His own estate to guide and rule—”

So he took to riotous living, “and was not wise in his doing”; ergo

“After the need of his desert,

So fell this clerke in poverte.”

The thief, whether poor man or ruined clerk, removed the treasures, was seen by the people, and brought before the emperor, on the charge of breaking the royal edict.

But the thief said: “Good my lord—suffer me to speak.”

And the emperor said, “Speak on.”

Then said the man: “Lo, as I entered the temple of the three images, the first image extended to me its finger, as though it would say, ‘Take this ring’; but yet I doubted of its wishes, until I read the superscription, ‘My finger is generous’; then knew I that it was the pleasure of the statue to give the ring, and I obeyed and took it. Then came I to the image with the beard of gold. Methinks the maker of this had no beard; shall the creature be better than the creator? that were a plain and manifest wrong. But still I was modest, and hesitated, until the words of the inscription, ‘Let him that is beardless come to me, and I will give him one,’ forbade me to refuse to supply my own wants by the statue’s gift. As for the golden cloak, it was in pure charity that I took it away. Stone is cold, and metal is cold; the image is of the former, the cloak of the latter. In winter it was adding cold to cold, in summer it was too heavy and warm for the season. Still should I have forborne to rob the statue of its cloak, had I not seen the words, ‘I fear no one.’ Such intolerable arrogance, in a woman too, was to be punished. I took the cloak to humble the statue’s pride.” But all these excuses were useless.

“Fair sir,” replied Leo, “do you not know the law, that he who robs the statues shall die?—let the law be obeyed”; and it was as the emperor said.

“Your tale reminds me strongly of the witticisms by which the elder Dionysius justified his theft of the golden cloak of Jupiter and the beard of Æsculapius,” said Herbert.

“What, when he exchanged the cold gold garment for the warm woollen robe, and took off the beard of the son of the beardless?” remarked Thompson; “but let us hear the moral.”

“The moral of this tale,” said Lathom, “is the least strained, and perhaps the best of all the applications attached to the legends. The emperor is God. The three images the three sorts of mankind in whom God takes delight. The first image, with its extended hand and proffered gift, is no bad symbol of the poor and simple of this world, who prevail little among the great and powerful unless their gift is ready in the extended hand.”

“Why fleecest thou the poor?” asks conscience. “May I not receive the proffered gift when freely offered?” replies the wicked man. “Did I not take it, men would laugh at me—to curb their tongues I take.”

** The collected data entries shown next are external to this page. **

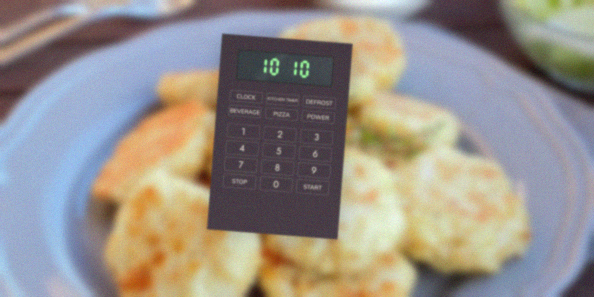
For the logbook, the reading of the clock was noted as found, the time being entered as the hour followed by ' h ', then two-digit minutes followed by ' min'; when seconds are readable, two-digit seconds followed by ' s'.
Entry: 10 h 10 min
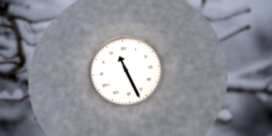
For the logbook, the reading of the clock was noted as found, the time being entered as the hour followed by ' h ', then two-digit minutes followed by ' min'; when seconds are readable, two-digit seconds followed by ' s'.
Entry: 11 h 27 min
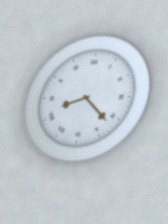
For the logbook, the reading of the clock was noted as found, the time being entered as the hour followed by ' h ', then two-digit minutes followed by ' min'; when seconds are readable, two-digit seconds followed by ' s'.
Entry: 8 h 22 min
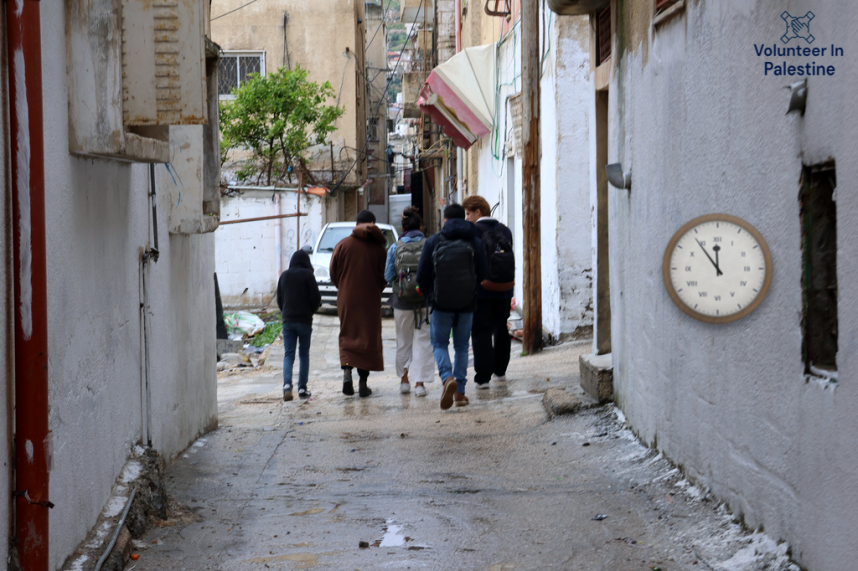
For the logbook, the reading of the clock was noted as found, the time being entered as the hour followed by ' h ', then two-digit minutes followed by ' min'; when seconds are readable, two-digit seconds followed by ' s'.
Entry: 11 h 54 min
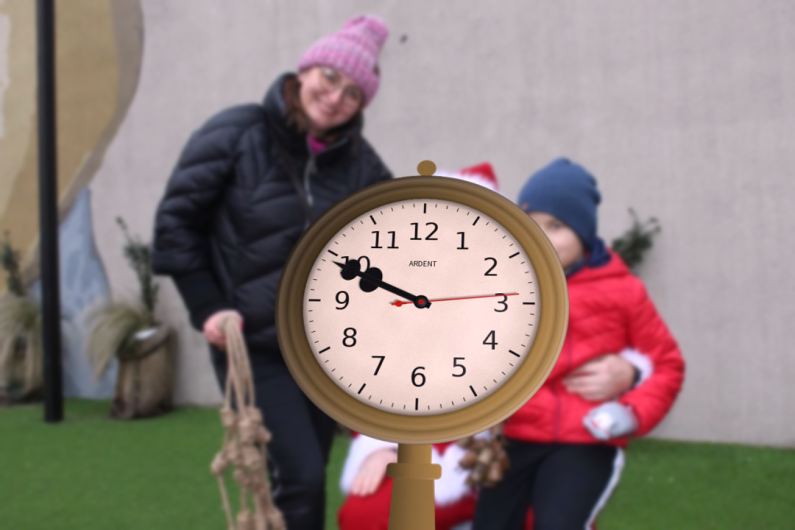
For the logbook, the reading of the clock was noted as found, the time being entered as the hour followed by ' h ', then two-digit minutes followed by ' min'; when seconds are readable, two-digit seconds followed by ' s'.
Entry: 9 h 49 min 14 s
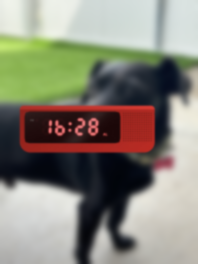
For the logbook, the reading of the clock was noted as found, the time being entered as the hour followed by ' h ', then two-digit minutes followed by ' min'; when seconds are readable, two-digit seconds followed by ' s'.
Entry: 16 h 28 min
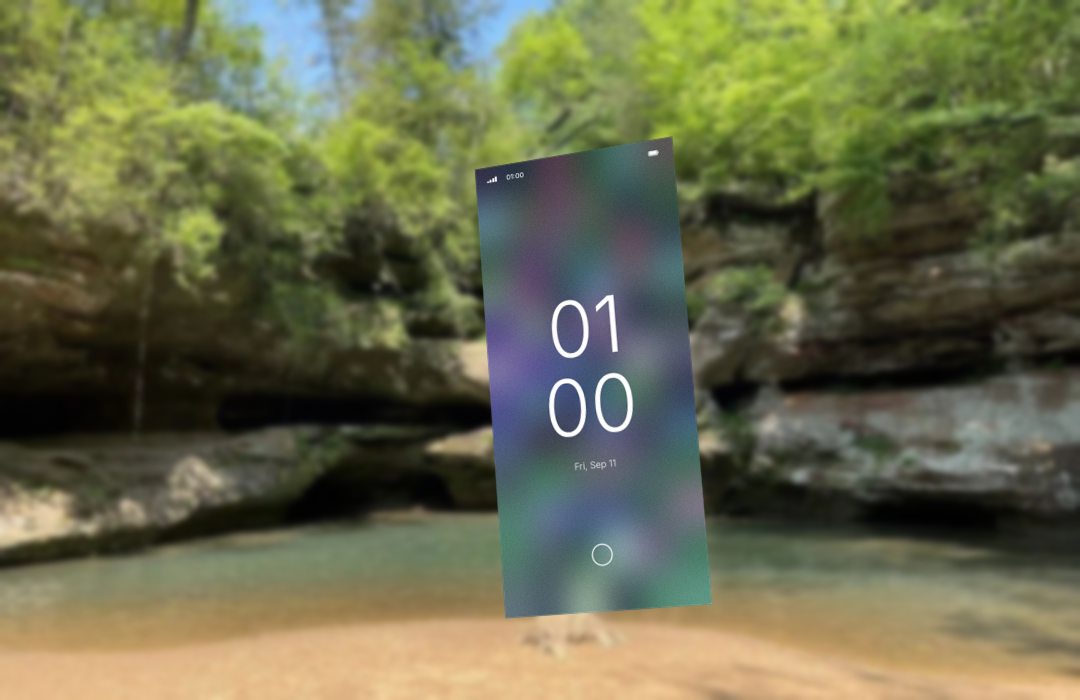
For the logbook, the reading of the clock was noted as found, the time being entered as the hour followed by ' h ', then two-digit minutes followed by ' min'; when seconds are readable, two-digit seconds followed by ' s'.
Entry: 1 h 00 min
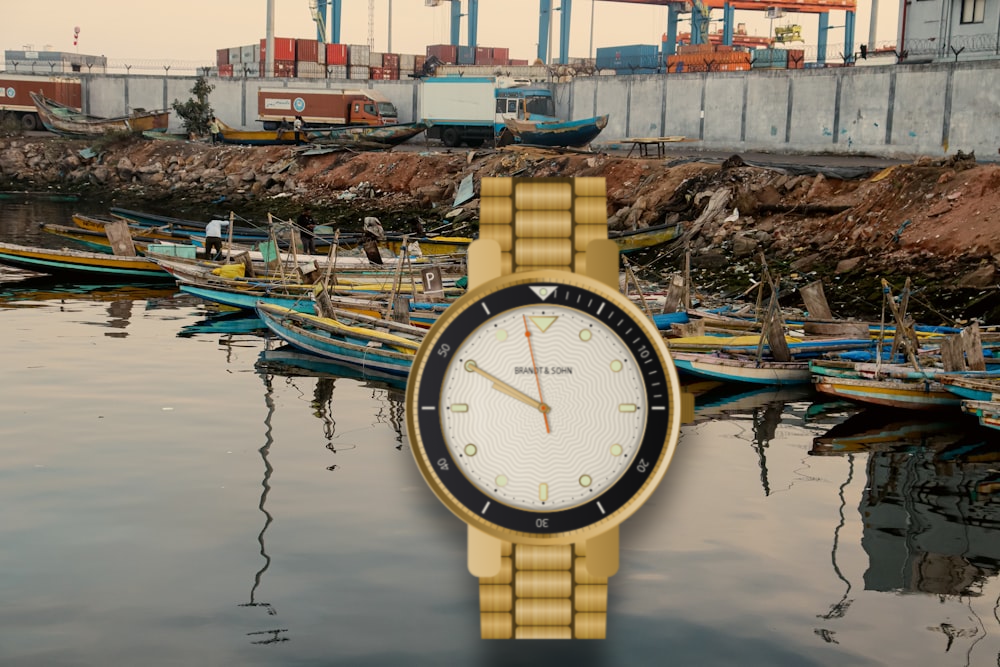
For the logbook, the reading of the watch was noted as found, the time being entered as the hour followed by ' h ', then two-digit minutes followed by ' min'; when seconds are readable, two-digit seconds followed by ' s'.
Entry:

“A bitter and too often true lesson in all times and all nations,” remarked Herbert. “We seldom want for a good excuse.”

“The second image,” continued Lathom, “is the symbol of those who are raised to wealth by God’s especial blessing, and from whom the wicked seek to take away their property by every pretext. ‘We are bald,’ cry they; ‘we are poor; let us divide this man’s riches among us.’”

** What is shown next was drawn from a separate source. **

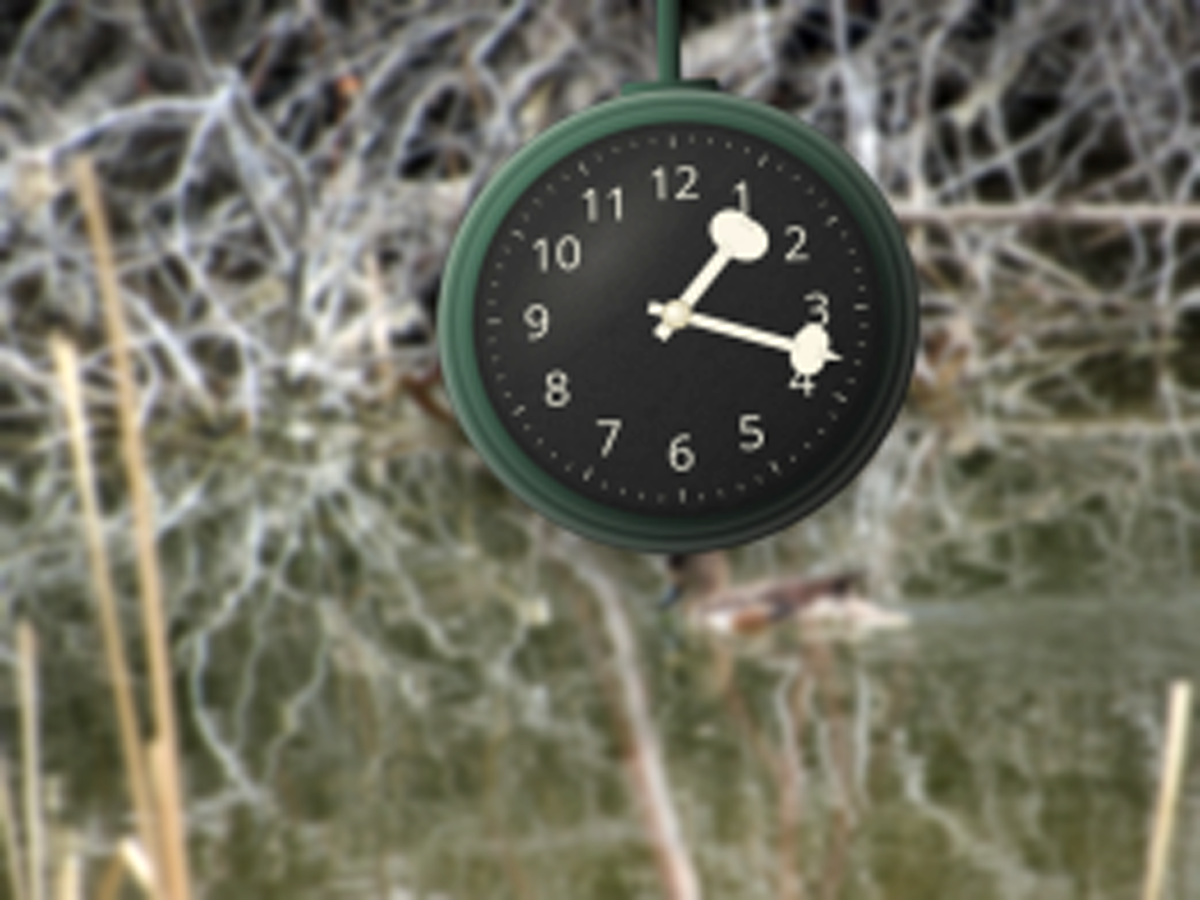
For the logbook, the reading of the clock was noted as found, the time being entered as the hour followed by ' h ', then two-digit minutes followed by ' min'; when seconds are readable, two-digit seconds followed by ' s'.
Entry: 1 h 18 min
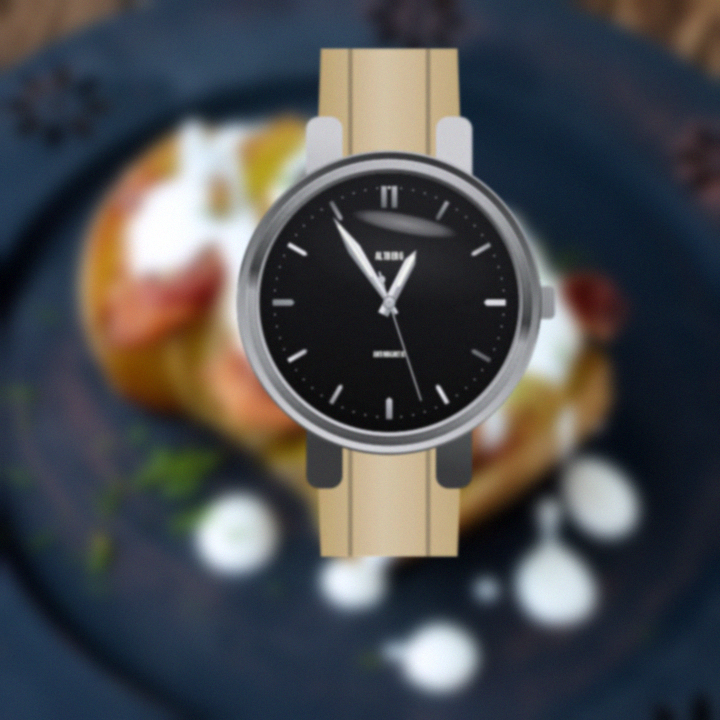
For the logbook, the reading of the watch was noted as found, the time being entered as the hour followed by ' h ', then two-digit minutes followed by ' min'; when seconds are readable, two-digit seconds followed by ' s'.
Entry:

“There were chartists in those days as well as now; levelling comes natural to some minds,” said Thompson. “But to the third figure.”

“The image with the golden cloak,” continued Lathom, “represents the good man in power and authority, who fears not the evil man, encourages virtue, and eradicates vice. ‘He is proud; he is a tyrant,’ cry the people; ‘we will not have this man to reign over us.’ But, says the old monk, ‘The end of these men is according to the law of the Lord, for they perish miserably.’”

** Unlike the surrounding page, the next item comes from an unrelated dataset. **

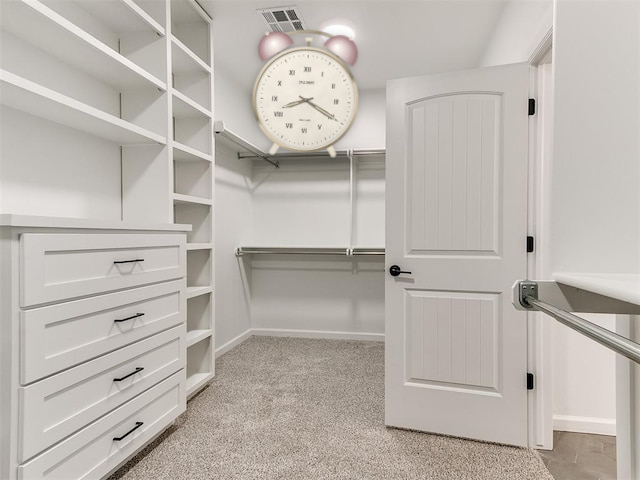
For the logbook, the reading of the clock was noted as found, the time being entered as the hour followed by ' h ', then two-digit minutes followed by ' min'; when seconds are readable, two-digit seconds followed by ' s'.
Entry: 8 h 20 min
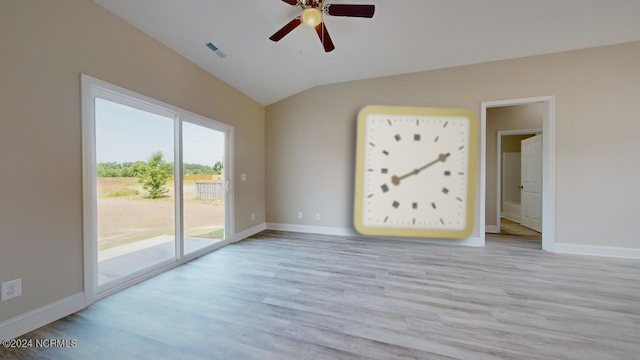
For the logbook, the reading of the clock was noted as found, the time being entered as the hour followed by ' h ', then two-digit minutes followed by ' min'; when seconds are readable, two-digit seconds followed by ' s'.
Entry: 8 h 10 min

“The old priest’s moral has so well satisfied me, that I am sorry that our evening is come to a close,” said Herbert.

“Well—it must be so; but come,” replied Lathom, “you shall have an enigma to discover. An emperor found a sarcophagus on which were three circles with these words: ‘I have expended—I have given—I have kept—I have possessed—I do possess—I have lost—I am punished.’ Whilst on the front of the chest was written: ‘What I have expended I have; what I gave away I have.’ Read me this inscription.”

“Read it, read it,” remarked Thompson, with a smile; “‘it is very easy to say, Read it, read it,’ as Liston used to say; ‘but do it, do it’—that is a different matter. Well! it is a good night-cap at the worst.”